◆ Work instructions ◆
In the passage on InternLM, what acceleration efficiency does InternLM reach when training on 1024 GPUs?

◆ Excerpted passage ◆
******************************
Additionally, a lightweight training framework is offered to support model pre-training without the need for extensive dependencies. With a single codebase, it supports pre-training on large-scale clusters with thousands of GPUs, and fine-tuning on a single GPU while achieving remarkable performance optimizations. InternLM achieves nearly 90% acceleration efficiency during training on 1024 GPUs.
News
InternLM-7B-Chat v1.1 is released with code interpreter and function calling capability. You can try it with Lagent.
InternLM-7B
Performance Evaluation
We conducted a comprehensive evaluation of InternLM using the open-source evaluation tool OpenCompass. The evaluation covered five dimensions of capabilities: disciplinary competence, language competence, knowledge competence, inference competence, and comprehension competence. Here are some of the evaluation results, and you can visit the OpenCompass leaderboard for more evaluation results.
******************************
◆ Raw data ◆
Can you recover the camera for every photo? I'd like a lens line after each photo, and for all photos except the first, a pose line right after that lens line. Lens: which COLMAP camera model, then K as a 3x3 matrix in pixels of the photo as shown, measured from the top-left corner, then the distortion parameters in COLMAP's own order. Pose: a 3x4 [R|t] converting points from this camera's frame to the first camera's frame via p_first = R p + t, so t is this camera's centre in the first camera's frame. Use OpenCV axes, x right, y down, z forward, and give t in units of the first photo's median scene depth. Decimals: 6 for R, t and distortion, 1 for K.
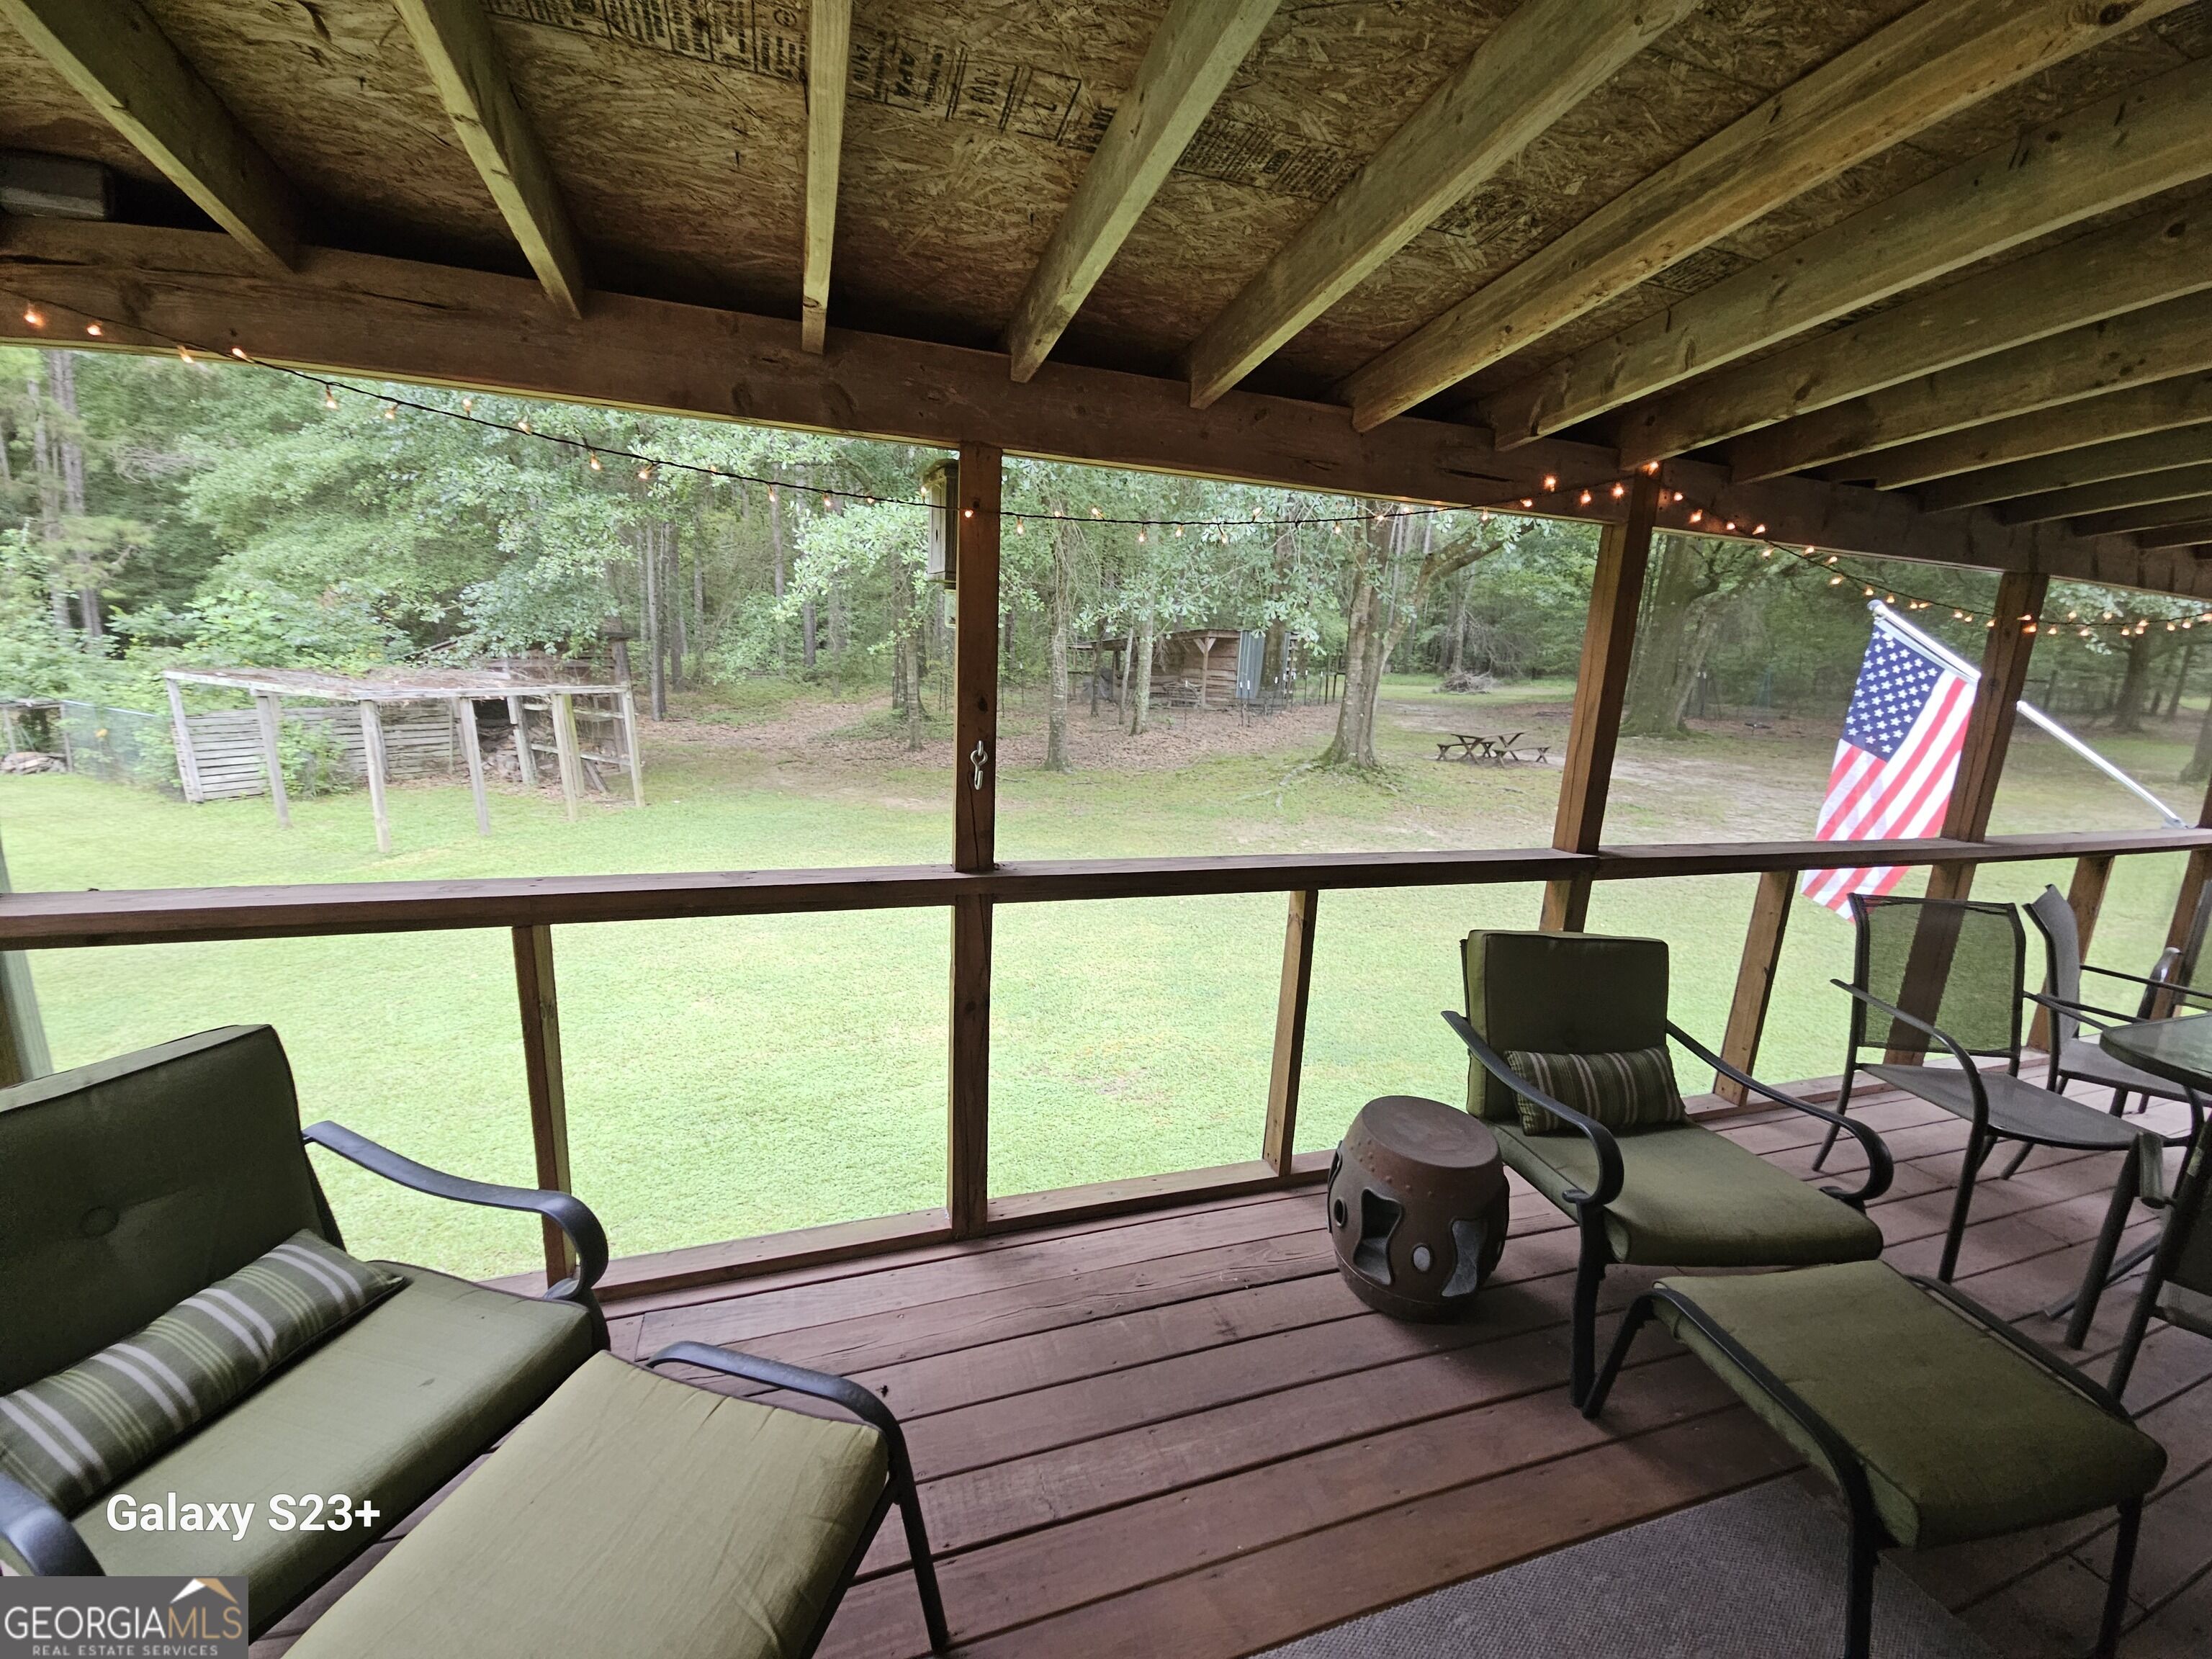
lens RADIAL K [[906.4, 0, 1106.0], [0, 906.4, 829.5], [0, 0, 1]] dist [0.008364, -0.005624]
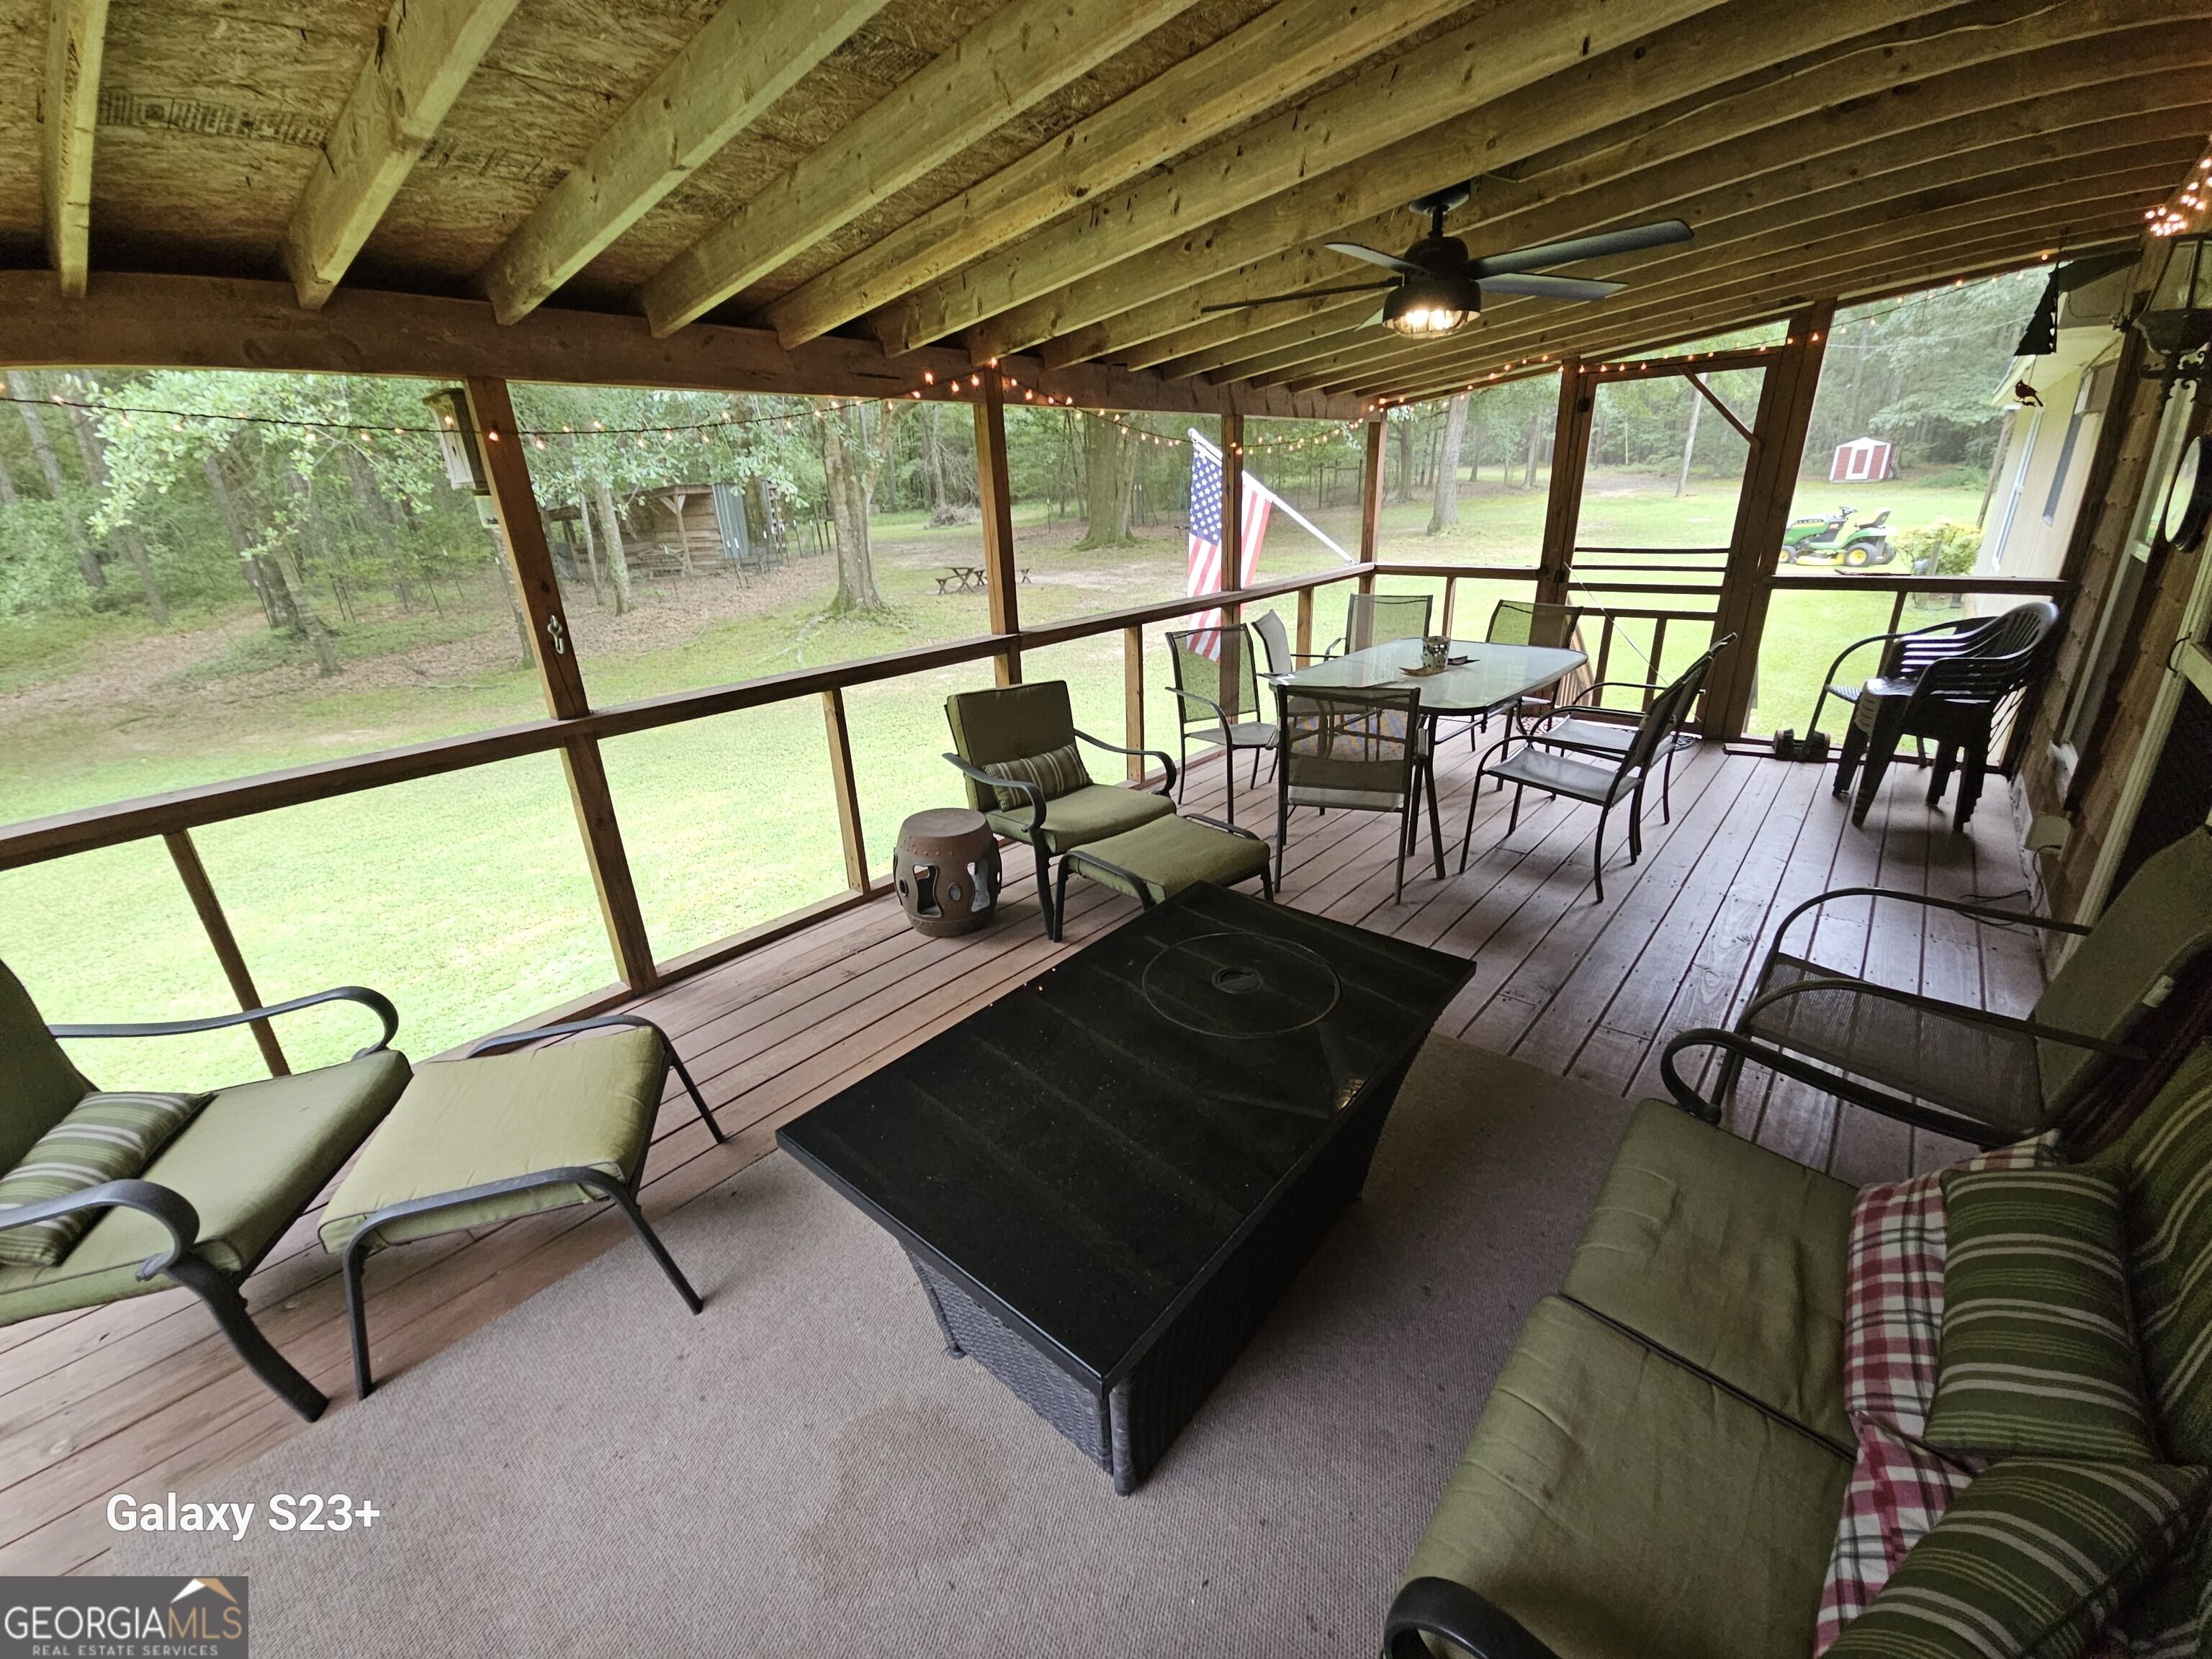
******************************
◆ Response to the exercise ◆
Nearly 90%.